Yup, also the AQL limits are user-configurable, so it's probably best
not to make any assumptions about their magnitude...

>>>> I get the intention behind this, and think it's (probably) reasonable.
>>>> But testing it with an actual ath10k device in push/pull mode would be
>>>> good :)
>>> I'm not very familiar with ath10k, could you help me with that?
>> 
>> Sadly I don't have a good handle on the ath10k either, and there are
>> already issues with the current virtual time-based code in ath10k
>> push/pull-mode.
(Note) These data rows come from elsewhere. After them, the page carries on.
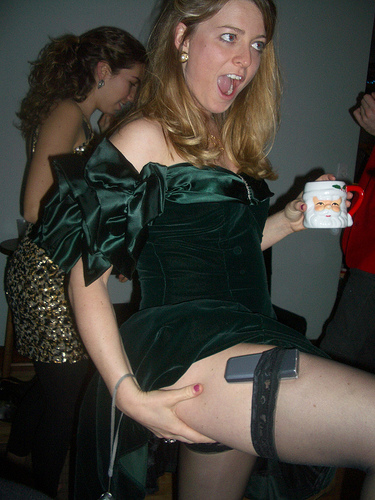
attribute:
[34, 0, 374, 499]
woman — white, horny, happy, blonde, pretty, beautiful, drunk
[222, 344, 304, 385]
telephone — cellular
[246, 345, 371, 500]
stocking — green, thigh-high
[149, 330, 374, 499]
leg — voluptuous, white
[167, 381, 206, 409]
thumb — manicured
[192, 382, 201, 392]
nail — pink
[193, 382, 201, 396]
polish — pink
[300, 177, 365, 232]
mug — white, shaped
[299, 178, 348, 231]
santa claus — sculpted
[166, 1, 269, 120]
face — happy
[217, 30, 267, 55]
eyes — beautiful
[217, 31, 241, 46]
eye — beautiful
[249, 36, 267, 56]
eye — beautiful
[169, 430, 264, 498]
leg — voluptuous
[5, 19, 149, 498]
girl — beautiful, smiling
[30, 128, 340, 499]
dress — green, nice, special, shiny, velvet, off shoulder, satin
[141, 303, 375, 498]
right leg — raised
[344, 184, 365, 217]
handle — red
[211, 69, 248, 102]
mouth — open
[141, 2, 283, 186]
hair — free, long, blonde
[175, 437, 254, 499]
stocking — thigh-high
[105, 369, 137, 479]
strap — grey, camera strap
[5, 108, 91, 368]
dress — sequined, gold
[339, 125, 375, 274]
sweatshirt — red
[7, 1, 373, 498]
scene — indoors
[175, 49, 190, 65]
earring — gold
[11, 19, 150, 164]
hair — curly, blonde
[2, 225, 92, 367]
skirt — lame, gold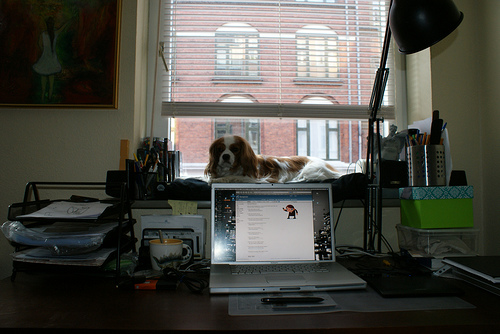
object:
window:
[214, 22, 259, 75]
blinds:
[155, 0, 396, 120]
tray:
[8, 194, 130, 226]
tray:
[3, 213, 138, 253]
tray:
[6, 235, 139, 289]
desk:
[1, 239, 499, 332]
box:
[397, 183, 475, 230]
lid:
[396, 182, 476, 201]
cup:
[148, 237, 192, 269]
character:
[282, 204, 298, 219]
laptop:
[206, 178, 366, 292]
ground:
[340, 50, 417, 125]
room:
[0, 0, 500, 331]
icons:
[211, 189, 234, 265]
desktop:
[209, 183, 337, 265]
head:
[204, 133, 257, 175]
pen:
[260, 296, 323, 302]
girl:
[33, 12, 64, 103]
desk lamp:
[335, 0, 464, 296]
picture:
[2, 1, 120, 112]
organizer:
[0, 194, 136, 296]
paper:
[282, 291, 338, 309]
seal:
[174, 172, 363, 182]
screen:
[215, 187, 334, 262]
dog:
[199, 136, 339, 184]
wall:
[3, 1, 151, 208]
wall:
[394, 0, 497, 256]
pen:
[159, 229, 166, 243]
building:
[162, 0, 381, 165]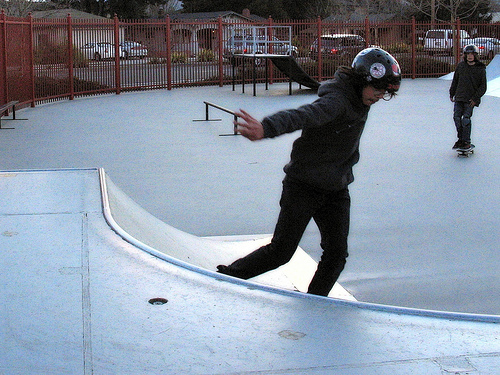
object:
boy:
[448, 42, 487, 152]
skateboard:
[452, 137, 478, 157]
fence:
[4, 14, 499, 121]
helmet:
[350, 41, 401, 92]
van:
[423, 30, 472, 54]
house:
[6, 3, 135, 59]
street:
[0, 54, 500, 105]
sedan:
[82, 34, 124, 64]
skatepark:
[0, 3, 500, 375]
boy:
[213, 47, 400, 297]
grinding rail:
[195, 99, 245, 136]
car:
[121, 36, 151, 59]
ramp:
[3, 169, 498, 374]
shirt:
[259, 66, 371, 193]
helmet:
[460, 45, 480, 54]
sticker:
[371, 61, 388, 81]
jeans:
[216, 185, 353, 296]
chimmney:
[238, 6, 248, 22]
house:
[165, 8, 268, 75]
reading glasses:
[369, 86, 394, 102]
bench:
[0, 94, 24, 142]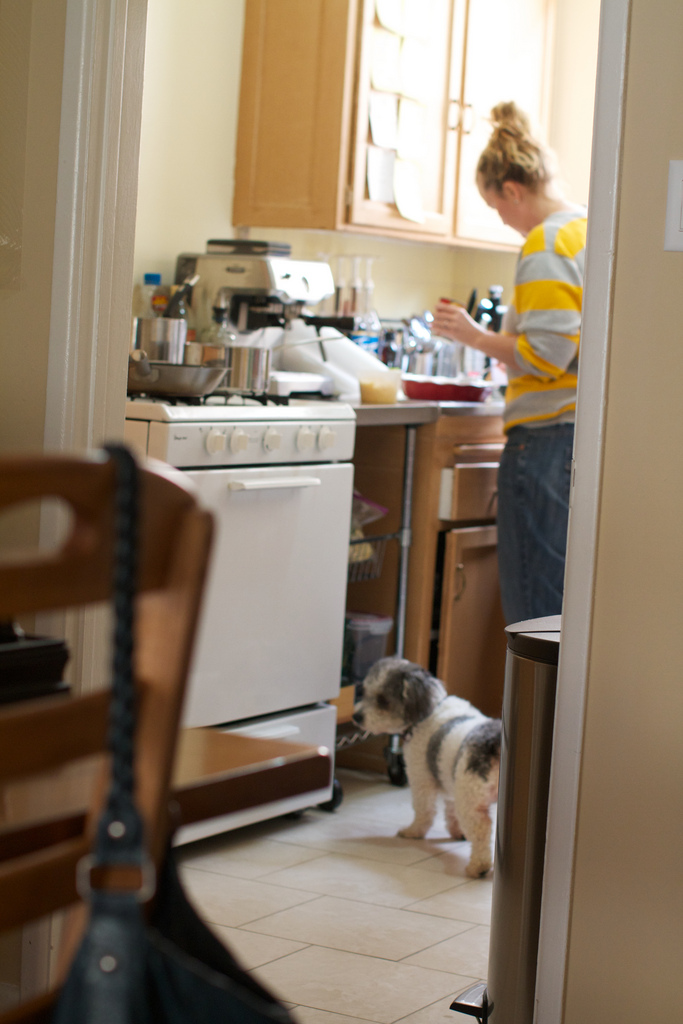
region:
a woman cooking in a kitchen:
[426, 103, 589, 633]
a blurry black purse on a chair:
[53, 436, 296, 1022]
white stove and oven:
[120, 389, 356, 843]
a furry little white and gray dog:
[349, 656, 503, 877]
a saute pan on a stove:
[129, 347, 228, 397]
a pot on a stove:
[182, 329, 349, 391]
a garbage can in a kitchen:
[446, 612, 542, 1022]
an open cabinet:
[426, 522, 503, 724]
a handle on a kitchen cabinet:
[453, 561, 466, 601]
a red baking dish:
[405, 366, 496, 403]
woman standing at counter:
[435, 94, 586, 776]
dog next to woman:
[349, 661, 525, 898]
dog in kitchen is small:
[347, 655, 511, 888]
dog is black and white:
[347, 647, 525, 897]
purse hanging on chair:
[61, 431, 291, 1022]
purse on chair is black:
[63, 432, 332, 1021]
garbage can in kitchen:
[450, 603, 583, 1021]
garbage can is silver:
[448, 616, 565, 1020]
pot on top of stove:
[179, 330, 268, 408]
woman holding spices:
[426, 293, 460, 346]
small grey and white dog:
[353, 658, 501, 874]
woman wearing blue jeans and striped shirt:
[432, 99, 586, 621]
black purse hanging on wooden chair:
[1, 441, 296, 1022]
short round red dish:
[401, 371, 491, 400]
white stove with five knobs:
[126, 389, 358, 848]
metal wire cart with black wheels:
[323, 407, 439, 809]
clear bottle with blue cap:
[138, 270, 160, 313]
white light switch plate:
[665, 166, 681, 253]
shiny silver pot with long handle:
[184, 330, 346, 392]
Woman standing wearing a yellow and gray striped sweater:
[437, 91, 598, 867]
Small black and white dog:
[341, 651, 522, 883]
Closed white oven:
[124, 391, 350, 855]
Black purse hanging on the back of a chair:
[21, 438, 288, 1019]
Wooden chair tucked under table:
[0, 436, 220, 1021]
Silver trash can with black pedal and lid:
[452, 604, 551, 1019]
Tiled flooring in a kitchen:
[72, 760, 505, 1021]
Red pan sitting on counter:
[403, 368, 494, 408]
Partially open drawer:
[435, 456, 528, 524]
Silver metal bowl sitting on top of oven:
[119, 346, 245, 414]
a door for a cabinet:
[457, 11, 531, 250]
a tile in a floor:
[287, 791, 439, 866]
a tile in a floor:
[202, 817, 299, 874]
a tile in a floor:
[284, 836, 443, 910]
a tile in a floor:
[182, 856, 285, 929]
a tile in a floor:
[280, 886, 449, 975]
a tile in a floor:
[249, 932, 434, 1022]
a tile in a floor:
[190, 889, 301, 970]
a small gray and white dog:
[348, 654, 499, 880]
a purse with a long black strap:
[48, 436, 302, 1020]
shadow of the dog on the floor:
[330, 831, 496, 903]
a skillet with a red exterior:
[401, 374, 506, 402]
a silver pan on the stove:
[129, 345, 235, 399]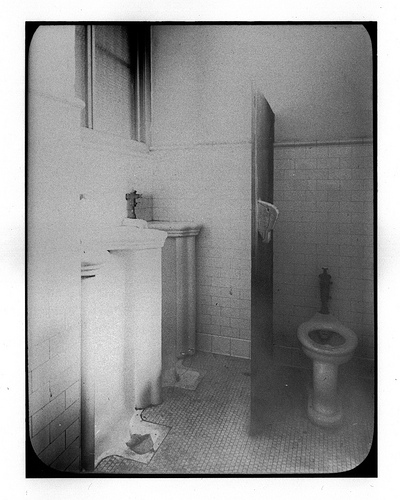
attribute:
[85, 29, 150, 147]
blinds — closed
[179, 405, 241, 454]
bathroom floor — tiled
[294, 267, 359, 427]
toilet — white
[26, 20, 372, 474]
wall — tiled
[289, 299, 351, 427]
toilet — white, dirty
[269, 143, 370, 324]
wall — tiled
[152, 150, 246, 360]
wall — tiled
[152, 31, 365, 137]
wall — tiled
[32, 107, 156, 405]
wall — tiled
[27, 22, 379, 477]
border — black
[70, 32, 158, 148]
window — closed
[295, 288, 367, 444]
toilet — white, tall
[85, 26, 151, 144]
window pane — dark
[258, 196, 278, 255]
dispenser — toilet paper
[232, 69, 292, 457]
divider — wooden, privacy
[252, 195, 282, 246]
dispenser — white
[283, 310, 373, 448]
toilet — white, porcelain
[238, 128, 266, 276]
divider — wall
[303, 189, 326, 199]
brick — white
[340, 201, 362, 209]
brick — white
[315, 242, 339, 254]
brick — white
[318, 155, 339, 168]
brick — white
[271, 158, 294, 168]
brick — white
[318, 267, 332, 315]
pipe — metal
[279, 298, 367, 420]
toilet — public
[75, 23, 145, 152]
window — dirty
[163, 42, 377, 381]
wall — tiled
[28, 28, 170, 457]
wall — tiled, white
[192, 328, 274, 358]
baseboard — tile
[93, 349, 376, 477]
floor — dirty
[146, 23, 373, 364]
wall — tiled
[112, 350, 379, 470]
tiles — dirty 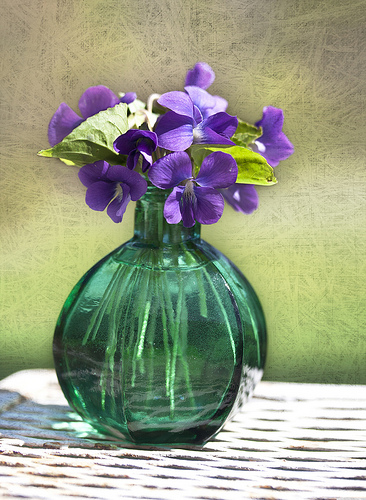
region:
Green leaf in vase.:
[221, 118, 259, 189]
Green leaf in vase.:
[70, 109, 112, 154]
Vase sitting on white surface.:
[58, 386, 242, 466]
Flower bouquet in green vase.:
[62, 153, 269, 227]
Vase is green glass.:
[67, 355, 250, 418]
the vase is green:
[51, 177, 304, 465]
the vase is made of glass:
[23, 229, 282, 431]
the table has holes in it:
[2, 368, 321, 498]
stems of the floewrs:
[63, 247, 234, 379]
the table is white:
[2, 384, 300, 482]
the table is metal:
[0, 417, 289, 498]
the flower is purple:
[142, 145, 252, 231]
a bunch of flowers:
[36, 77, 284, 244]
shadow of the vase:
[5, 376, 81, 454]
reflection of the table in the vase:
[213, 340, 284, 438]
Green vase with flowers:
[46, 69, 287, 449]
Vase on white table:
[20, 367, 353, 489]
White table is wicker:
[3, 436, 354, 494]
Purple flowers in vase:
[52, 69, 288, 235]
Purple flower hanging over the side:
[144, 147, 237, 229]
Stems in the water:
[77, 242, 244, 423]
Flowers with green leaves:
[30, 96, 285, 189]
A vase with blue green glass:
[48, 210, 270, 455]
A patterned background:
[8, 5, 360, 85]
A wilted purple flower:
[107, 121, 162, 177]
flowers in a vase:
[37, 66, 306, 468]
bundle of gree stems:
[87, 252, 227, 409]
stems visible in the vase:
[55, 245, 263, 443]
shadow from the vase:
[1, 380, 95, 452]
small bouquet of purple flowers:
[38, 62, 294, 226]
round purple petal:
[194, 150, 238, 190]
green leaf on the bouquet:
[28, 104, 161, 172]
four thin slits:
[204, 456, 321, 483]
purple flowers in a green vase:
[41, 49, 297, 456]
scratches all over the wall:
[2, 0, 364, 384]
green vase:
[44, 185, 282, 451]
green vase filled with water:
[48, 236, 266, 448]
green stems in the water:
[79, 248, 245, 445]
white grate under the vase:
[1, 351, 364, 499]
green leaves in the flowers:
[33, 88, 278, 195]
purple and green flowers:
[41, 61, 293, 230]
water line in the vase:
[107, 243, 228, 274]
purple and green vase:
[19, 61, 302, 444]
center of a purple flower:
[180, 169, 206, 203]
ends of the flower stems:
[86, 387, 228, 428]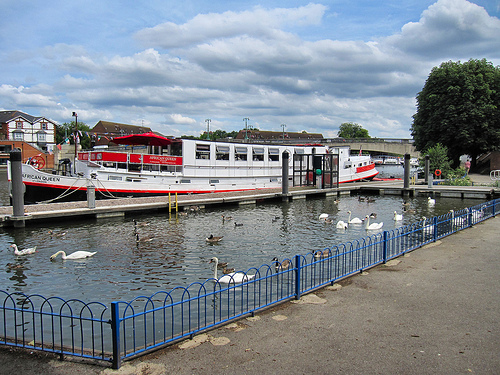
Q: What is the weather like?
A: It is cloudy.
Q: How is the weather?
A: It is cloudy.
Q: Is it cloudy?
A: Yes, it is cloudy.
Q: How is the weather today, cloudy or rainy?
A: It is cloudy.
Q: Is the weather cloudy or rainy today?
A: It is cloudy.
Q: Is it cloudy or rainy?
A: It is cloudy.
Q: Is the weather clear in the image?
A: No, it is cloudy.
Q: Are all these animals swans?
A: No, there are both geese and swans.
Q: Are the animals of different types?
A: Yes, they are geese and swans.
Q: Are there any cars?
A: No, there are no cars.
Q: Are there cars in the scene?
A: No, there are no cars.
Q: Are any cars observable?
A: No, there are no cars.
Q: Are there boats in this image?
A: Yes, there is a boat.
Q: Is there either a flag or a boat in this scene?
A: Yes, there is a boat.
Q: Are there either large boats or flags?
A: Yes, there is a large boat.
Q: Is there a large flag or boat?
A: Yes, there is a large boat.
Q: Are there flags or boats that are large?
A: Yes, the boat is large.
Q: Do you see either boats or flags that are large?
A: Yes, the boat is large.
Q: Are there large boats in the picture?
A: Yes, there is a large boat.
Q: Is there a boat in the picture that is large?
A: Yes, there is a boat that is large.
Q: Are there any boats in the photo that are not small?
A: Yes, there is a large boat.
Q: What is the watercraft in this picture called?
A: The watercraft is a boat.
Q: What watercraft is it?
A: The watercraft is a boat.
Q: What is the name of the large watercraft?
A: The watercraft is a boat.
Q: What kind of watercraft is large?
A: The watercraft is a boat.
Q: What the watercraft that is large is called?
A: The watercraft is a boat.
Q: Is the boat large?
A: Yes, the boat is large.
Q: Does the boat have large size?
A: Yes, the boat is large.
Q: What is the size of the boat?
A: The boat is large.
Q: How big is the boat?
A: The boat is large.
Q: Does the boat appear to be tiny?
A: No, the boat is large.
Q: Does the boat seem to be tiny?
A: No, the boat is large.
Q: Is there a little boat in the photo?
A: No, there is a boat but it is large.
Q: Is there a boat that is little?
A: No, there is a boat but it is large.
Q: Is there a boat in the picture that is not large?
A: No, there is a boat but it is large.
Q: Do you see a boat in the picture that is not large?
A: No, there is a boat but it is large.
There is some discussion on the openwrt forum[0], which
>> indicates that this patch doesn't help with the issue either.
>> 
>> Unless someone shows up with the time, motivation and hardware to
>> properly fix this, I think the most sensible thing to do may be to just
>> turn the whole of ieee80211_txq_may_transmit() into a wrapper around
>> ieee80211_txq_airtime_check() (i.e., do the AQL check, don't bother with
>> fairness). WDYT?
> I agree. My guess is that proper fairness is probably incompatible with 
> push-pull mode behavior of the firmware anyway.

Yeah, I suspect the reason the old code (back when we did round-robin
scheduling) "works" is that it just keeps looping until the TXQ is
eligible, so it's not enforcing fairness anyway...

-Toke